▶ [Provided data]:

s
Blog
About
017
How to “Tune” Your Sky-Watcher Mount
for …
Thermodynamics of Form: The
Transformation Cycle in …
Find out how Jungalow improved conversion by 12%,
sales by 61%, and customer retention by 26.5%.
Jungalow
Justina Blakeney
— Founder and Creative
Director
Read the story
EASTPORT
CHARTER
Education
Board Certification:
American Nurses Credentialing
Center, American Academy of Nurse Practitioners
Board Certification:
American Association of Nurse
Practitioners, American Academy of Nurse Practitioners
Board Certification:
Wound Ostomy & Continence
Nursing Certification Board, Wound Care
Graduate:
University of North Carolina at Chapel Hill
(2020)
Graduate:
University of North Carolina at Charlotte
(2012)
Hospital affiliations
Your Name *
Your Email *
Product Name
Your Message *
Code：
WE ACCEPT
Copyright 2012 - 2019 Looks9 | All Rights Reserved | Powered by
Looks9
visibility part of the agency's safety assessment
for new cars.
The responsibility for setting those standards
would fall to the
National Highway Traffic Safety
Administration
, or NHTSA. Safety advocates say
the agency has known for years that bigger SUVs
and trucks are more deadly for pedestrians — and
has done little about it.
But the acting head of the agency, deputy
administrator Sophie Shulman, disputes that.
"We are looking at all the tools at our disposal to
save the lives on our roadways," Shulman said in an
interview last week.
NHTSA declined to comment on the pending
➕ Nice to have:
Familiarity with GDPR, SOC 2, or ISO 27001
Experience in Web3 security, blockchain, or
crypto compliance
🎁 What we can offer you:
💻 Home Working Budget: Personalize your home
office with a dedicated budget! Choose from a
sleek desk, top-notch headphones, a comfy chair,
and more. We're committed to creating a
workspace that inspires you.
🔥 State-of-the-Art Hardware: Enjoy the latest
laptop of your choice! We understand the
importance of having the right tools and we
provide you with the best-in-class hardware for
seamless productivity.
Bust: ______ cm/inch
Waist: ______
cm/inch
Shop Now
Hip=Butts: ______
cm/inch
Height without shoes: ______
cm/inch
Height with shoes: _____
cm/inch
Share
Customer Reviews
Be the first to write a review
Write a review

▶ [Your instructions]: Look through the data above and return exactly the lines from the one that contains "office with a dedicated budget! Choose from a" to the one that contains "seamless productivity.", inclusive, with nothing else.

▶ [Answer space]:
office with a dedicated budget! Choose from a
sleek desk, top-notch headphones, a comfy chair,
and more. We're committed to creating a
workspace that inspires you.
🔥 State-of-the-Art Hardware: Enjoy the latest
laptop of your choice! We understand the
importance of having the right tools and we
provide you with the best-in-class hardware for
seamless productivity.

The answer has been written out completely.